SysMainの無効化は、特にHDD搭載のパソコンではデメリットがほぼなく、むしろパフォーマンスが向上することが多いです。SSD搭載のパソコンでも無効化して問題ありません。Windows Searchの無効化は、スタートメニューやエクスプローラーの検索が遅くなるデメリットがあります。検索をよく使う方は「無効」ではなく「手動」に設定することをおすすめします。

Q4. メモリ(RAM)を増設すればディスク使用率は下がりますか?

メモリの増設は間接的にディスク使用率の改善に効果があります。メモリが十分にあれば、仮想メモリ(ページファイル)の使用頻度が減り、ディスクへのアクセスが軽減されるためです。特に4GB以下のメモリで動作している場合、8GB以上への増設を検討することをおすすめします。ただし、ストレージがHDDの場合は、メモリ増設だけでは根本的な解決にならないことが多いです。

Q5. 起動直後だけディスク使用率が100%になるのは正常ですか?

起動直後の数分間は、Windows Searchのインデックス更新、SysMainのキャッシュ読み込み、ウイルス対策ソフトのスキャン、スタートアップアプリの起動など、多くのプロセスが同時にディスクにアクセスするため、一時的にディスク使用率が100%になることはある程度正常な動作です。起動後5〜10分以内に使用率が下がれば問題ありません。10分以上100%の状態が続く場合は、この記事の対処法を試してください。

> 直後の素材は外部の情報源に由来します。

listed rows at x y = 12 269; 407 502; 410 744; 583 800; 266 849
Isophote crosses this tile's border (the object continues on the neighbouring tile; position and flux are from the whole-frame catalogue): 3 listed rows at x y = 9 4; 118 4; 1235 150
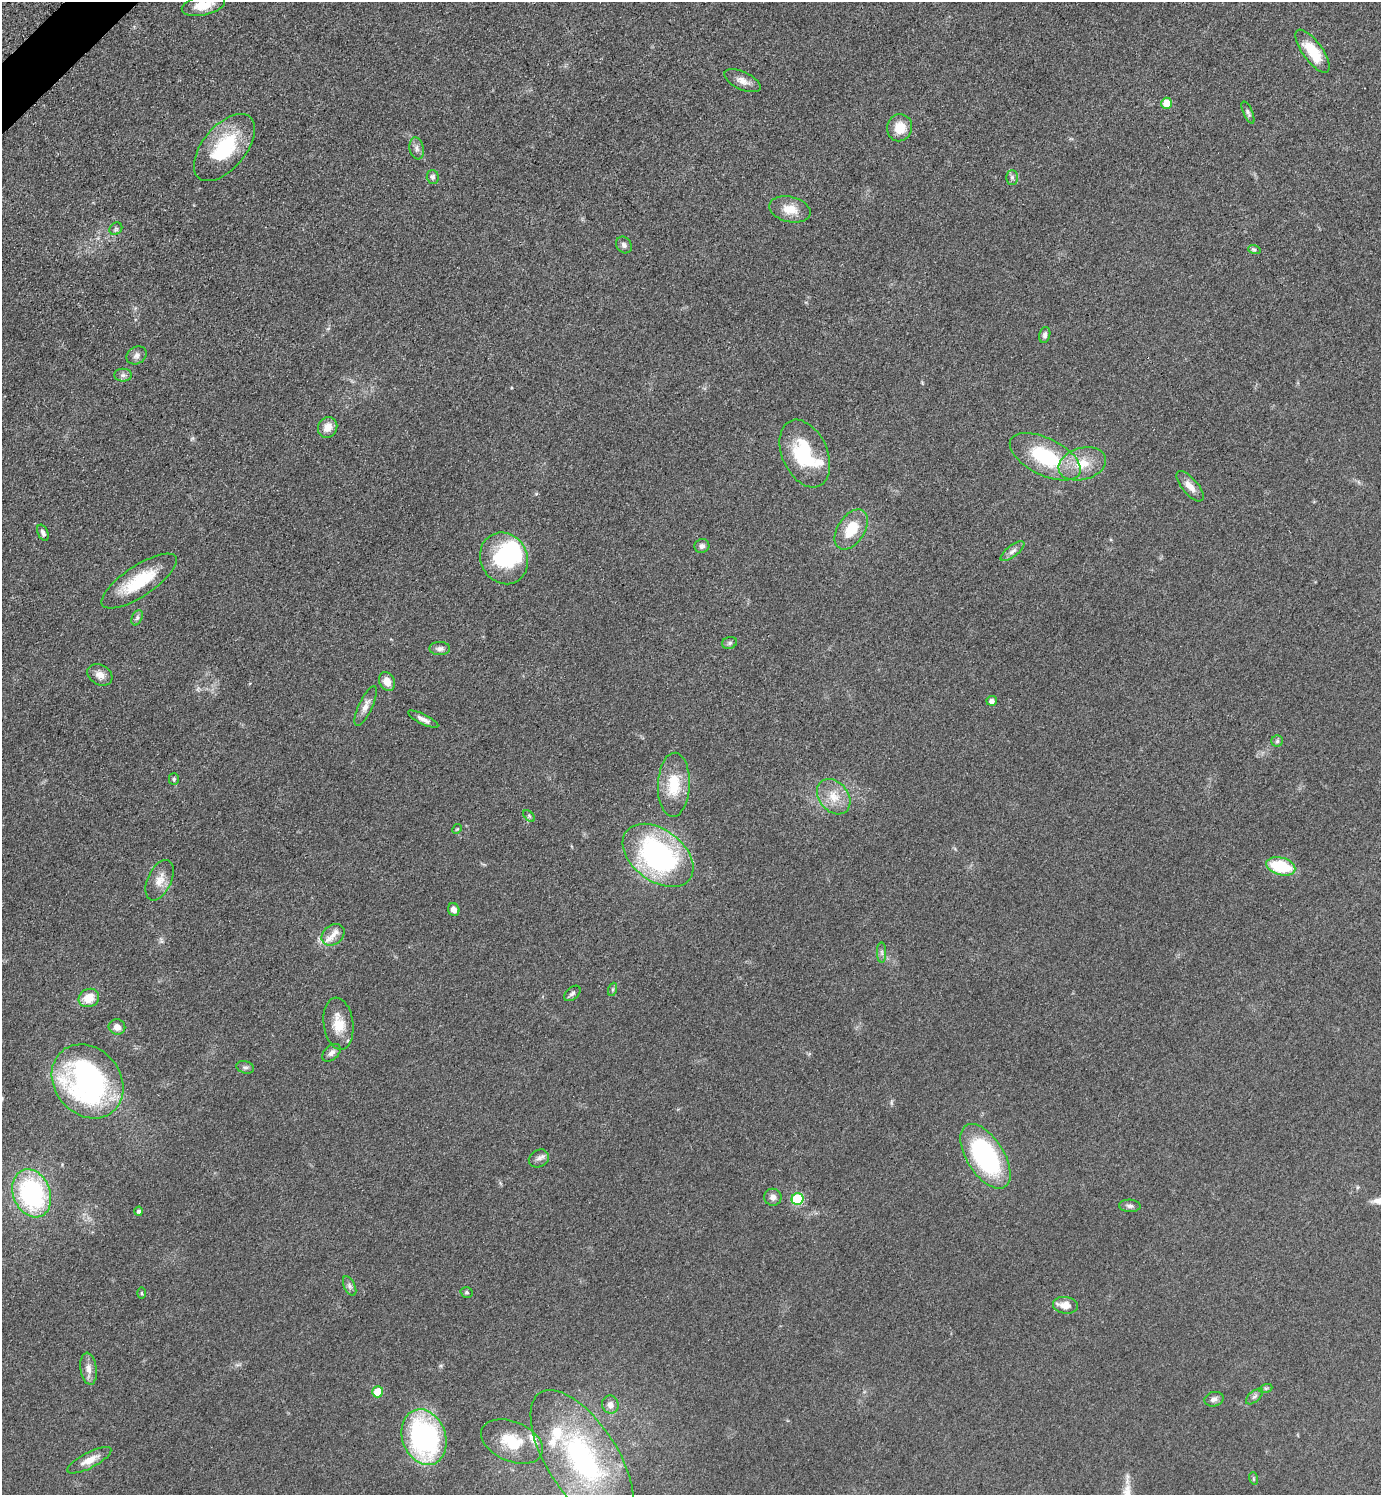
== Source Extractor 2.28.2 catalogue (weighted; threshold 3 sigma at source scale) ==
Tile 11 of 4 x 4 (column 3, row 3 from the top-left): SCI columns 2967-4345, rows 1506-2998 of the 6030 x 6036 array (HDU 1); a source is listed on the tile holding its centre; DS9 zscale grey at full resolution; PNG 1383 x 1497 px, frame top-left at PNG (2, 2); each listed source drawn as its Kron ellipse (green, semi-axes under 4 px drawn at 4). Shown black and unused: <1% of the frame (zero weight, under 3 of 5 exposures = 3% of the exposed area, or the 3 px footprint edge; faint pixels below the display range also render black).
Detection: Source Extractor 2.28.2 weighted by HDU 2 'WHT'; one run over the whole footprint, this tile lists its part. Background 0.0488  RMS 0.0059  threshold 0.0263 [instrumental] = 3 sigma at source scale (4.5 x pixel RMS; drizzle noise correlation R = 1.50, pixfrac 1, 0.05/0.05 arcsec/px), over >= 5 px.
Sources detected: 82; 1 inside a brighter object's white glare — neither listed nor drawn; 3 inside a brighter listed object's ellipse — not listed separately; the other 78 listed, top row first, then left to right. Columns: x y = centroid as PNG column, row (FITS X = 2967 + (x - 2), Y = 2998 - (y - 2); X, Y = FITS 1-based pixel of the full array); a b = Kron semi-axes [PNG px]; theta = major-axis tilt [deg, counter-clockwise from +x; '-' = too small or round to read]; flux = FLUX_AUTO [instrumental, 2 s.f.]
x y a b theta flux
203 5 22 10 12 11
1312 51 25 10 -54 18
742 81 19 9 -24 4.8
1167 103 5 5 - 11
1248 112 12 4 -65 1.5
900 128 13 12 - 10
224 147 40 21 50 39
417 148 11 7 -80 2.4
433 177 7 6 - 1.6
1012 177 7 6 - 1.5
790 209 21 12 -13 8.9
116 229 7 5 45 1.2
624 245 9 7 -53 2.1
1254 249 6 4 -19 0.93
1045 335 8 5 75 1.8
136 355 10 8 33 2.5
123 375 9 6 0 1.8
328 427 11 9 60 5.6
805 454 35 22 -66 36
1045 457 38 18 -26 43
1082 464 24 16 16 14
1190 486 19 8 -50 5
851 530 22 13 57 16
43 533 8 5 -66 1.8
702 546 7 7 - 2.2
1012 551 14 5 38 2.7
504 558 26 23 -61 41
139 581 44 15 33 27
137 618 8 5 65 1.4
729 643 8 5 16 1.3
440 649 10 6 -1 2.3
100 675 13 10 -29 4.5
387 682 10 7 -64 5.5
992 701 5 5 - 2.8
366 706 22 7 66 4.2
423 719 17 5 -26 3.2
1277 741 6 5 - 1.1
174 779 6 5 - 1.1
674 785 32 16 88 19
834 797 19 14 -50 11
529 816 7 4 -46 0.97
457 829 5 4 - 0.66
658 855 40 25 -37 120
1281 866 15 8 -15 29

Q6. ディスクのクリーンアップをすれば改善しますか?

ディスクのクリーンアップは、ディスクの空き容量を増やす効果はありますが、ディスク使用率100%の直接的な解決にはなりにくいです。ただし、ディスクの空き容量が極端に少ない(全体の10%以下)場合は、クリーンアップによって改善する可能性があります。「設定」→「システム」→「ストレージ」からストレージセンサーを実行して不要なファイルを削除してみてください。

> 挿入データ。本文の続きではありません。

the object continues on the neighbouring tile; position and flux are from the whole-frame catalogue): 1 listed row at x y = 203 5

Q7. HDDかSSDか、自分のパソコンのストレージを確認する方法は?

以下の手順で確認できます。
Step 1:タスクマネージャーを開きます(Ctrl + Shift + Esc)。
Step 2:「パフォーマンス」タブをクリックします。
Step 3:左側の「ディスク 0」をクリックすると、右上にディスクの型番が表示されます。型番に「SSD」「Solid State」と含まれていればSSD、「HDD」「Hard Disk」「WD」「Seagate」などが含まれていればHDDの可能性が高いです。
また、「デフラグとドライブの最適化」を開くと、メディアの種類に「ソリッド ステート ドライブ」(SSD)か「ハード ディスク ドライブ」(HDD)かが明記されています。

Q8. どの対処法を試しても改善しません。どうすればいいですか?

すべての対処法を試しても改善しない場合は、以下を検討してください。
1. HDD搭載の場合:SSDへの換装が最も効果的です。現在のWindowsはHDDでの快適な動作が難しくなっています。
2. SSD搭載の場合:SSDの健康状態を「CrystalDiskInfo」で確認してください。SSDの寿命が近い場合は交換が必要です。
3. それでも解決しない場合:Windowsのクリーンインストール(初期化)を検討してください。ただし、データのバックアップを必ず取ってから実行してください。
4. 上記すべてを試しても改善しない場合:ハードウェアの故障の可能性があるため、パソコン修理の専門業者に相談することをおすすめします。

まとめ

Windowsのディスク使用率が100%になる問題は、多くのユーザーが経験する一般的なトラブルです。この記事で紹介した対処法をまとめると、以下のようになります。

この記事のポイント

  • まず再起動:一時的な問題であれば、再起動で解決することが多い
  • SysMainとWindows Searchの停止:HDD搭載パソコンでは特に効果的
  • 仮想メモリの設定見直し:メモリが少ないパソコンで効果あり
  • ドライバーの更新:ストレージ関連ドライバーの不具合を解消
  • ディスクチェック(chkdsk):ディスクエラーの検出・修復
  • マルウェアスキャン:不審なプロセスがある場合は必ず実行
  • SSDへの換装が根本解決:HDDの限界を感じたら、SSDへの移行が最も効果的

特にHDD搭載のパソコンでこの問題が発生している場合、ソフトウェア的な対処法だけでは限界があります。SSDは年々安価になっており、2026年現在では1TBのSSDが1万円前後で入手できます。コストパフォーマンスを考えると、SSDへの換装はパソコンの寿命を延ばす最も効果的な投資と言えるでしょう。

この記事が、ディスク使用率100%の問題解決のお役に立てれば幸いです。まずは簡単な対処法から順番に試してみてください。